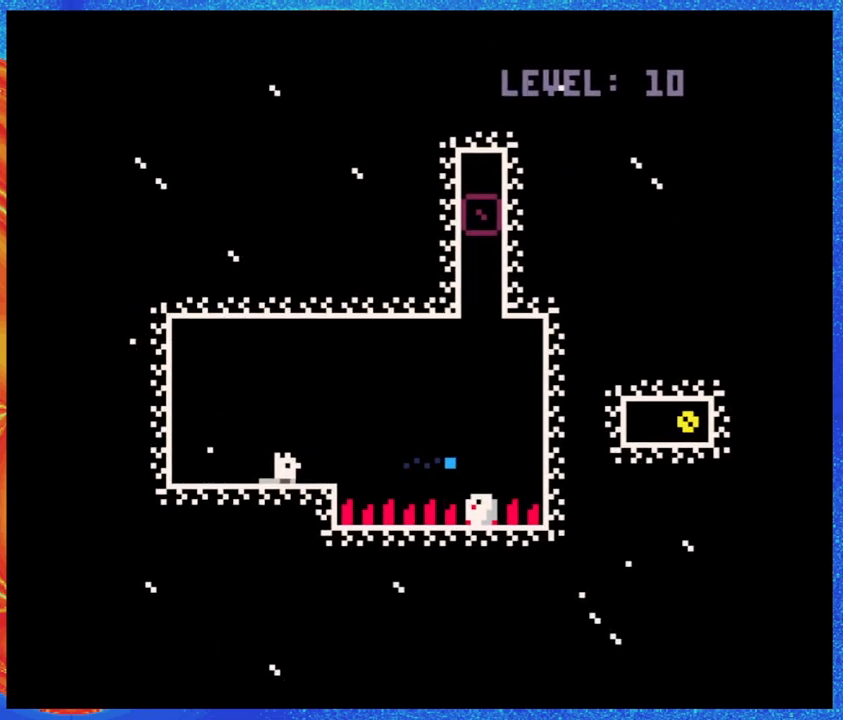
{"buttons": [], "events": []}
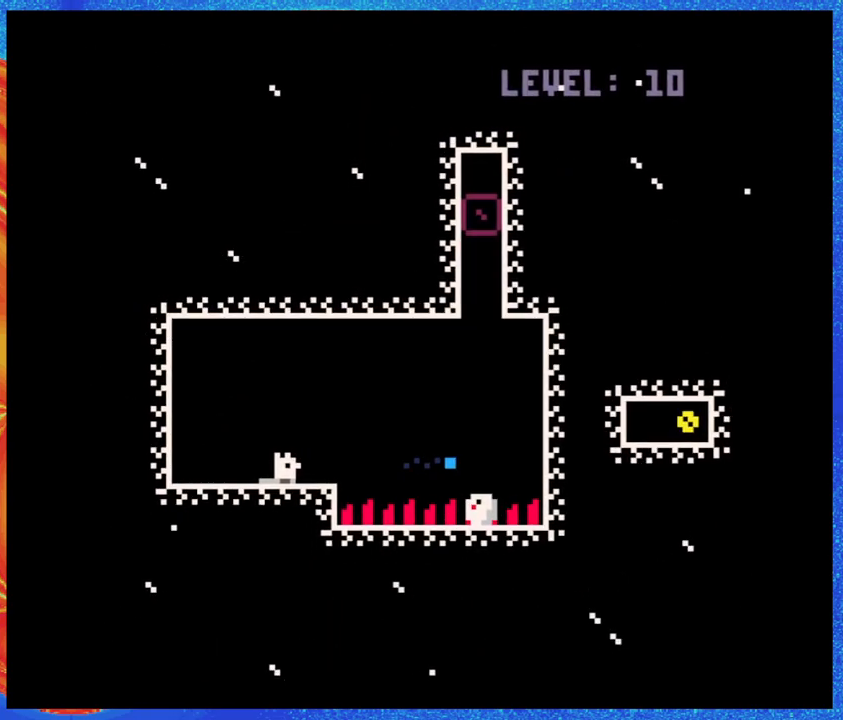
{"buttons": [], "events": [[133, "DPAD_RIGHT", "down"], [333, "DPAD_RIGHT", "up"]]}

_ _ _ _

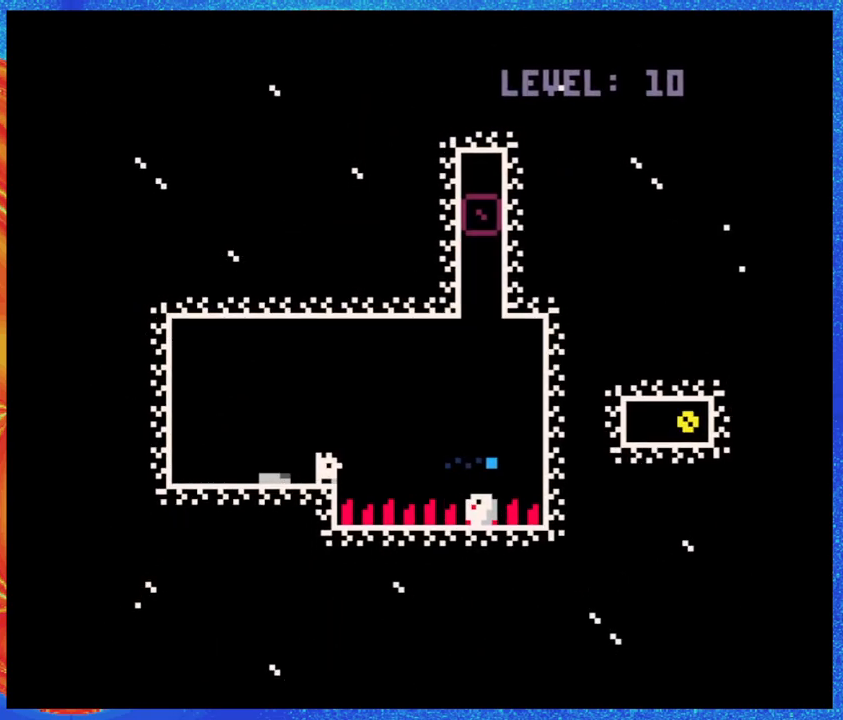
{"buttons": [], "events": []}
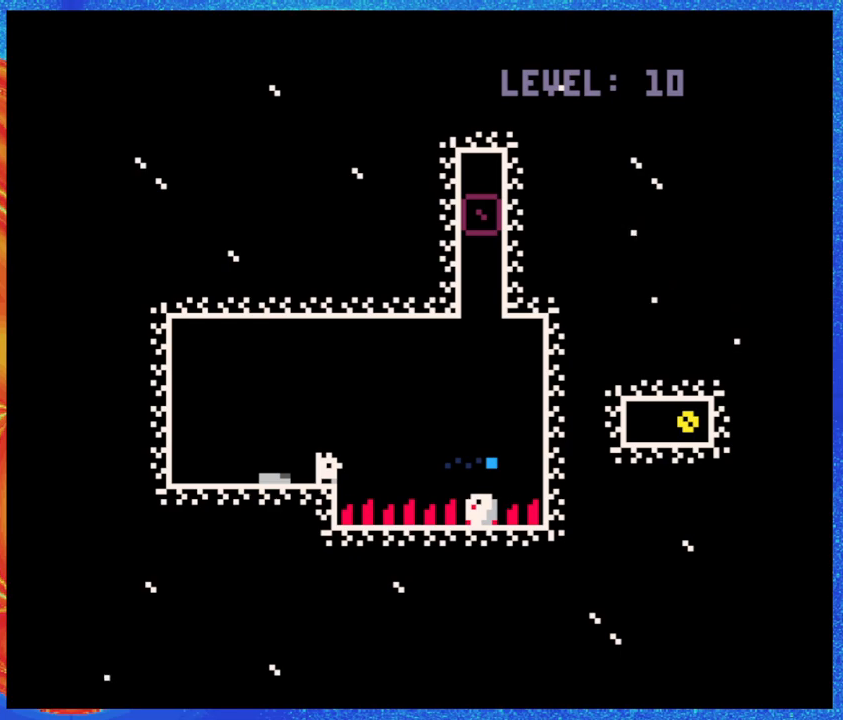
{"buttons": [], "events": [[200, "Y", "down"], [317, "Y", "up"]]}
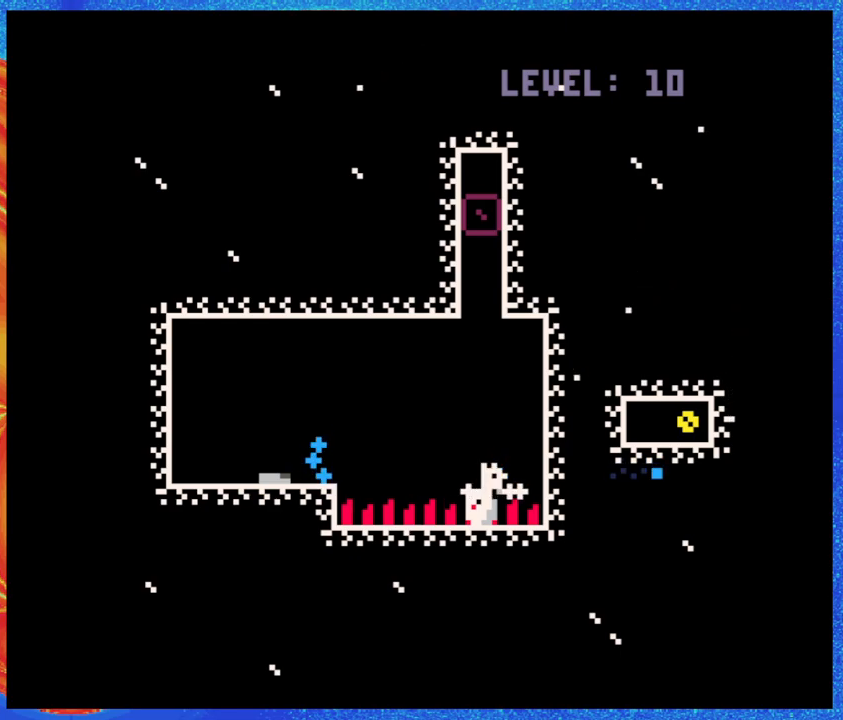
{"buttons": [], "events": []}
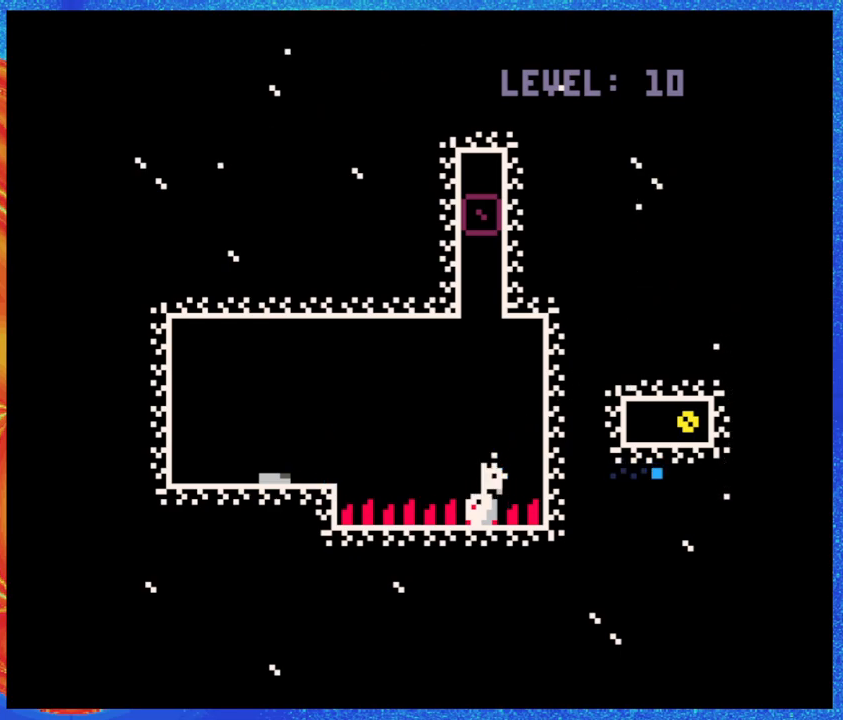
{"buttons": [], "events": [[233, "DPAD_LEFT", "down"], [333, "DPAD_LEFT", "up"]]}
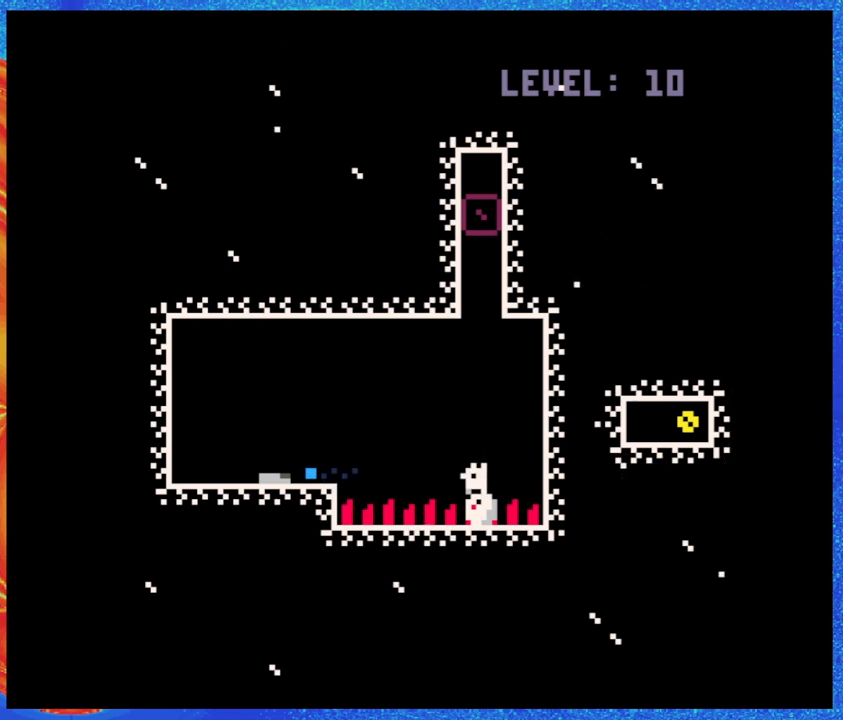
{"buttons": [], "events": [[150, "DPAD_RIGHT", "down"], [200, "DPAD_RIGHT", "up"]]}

_ _ _ _

[Directions]
Where a line above includes "down", copy that line.

[Task solution]
{"buttons": [], "events": [[133, "DPAD_RIGHT", "down"], [333, "DPAD_RIGHT", "up"]]}
{"buttons": [], "events": [[200, "Y", "down"], [317, "Y", "up"]]}
{"buttons": [], "events": [[233, "DPAD_LEFT", "down"], [333, "DPAD_LEFT", "up"]]}
{"buttons": [], "events": [[150, "DPAD_RIGHT", "down"], [200, "DPAD_RIGHT", "up"]]}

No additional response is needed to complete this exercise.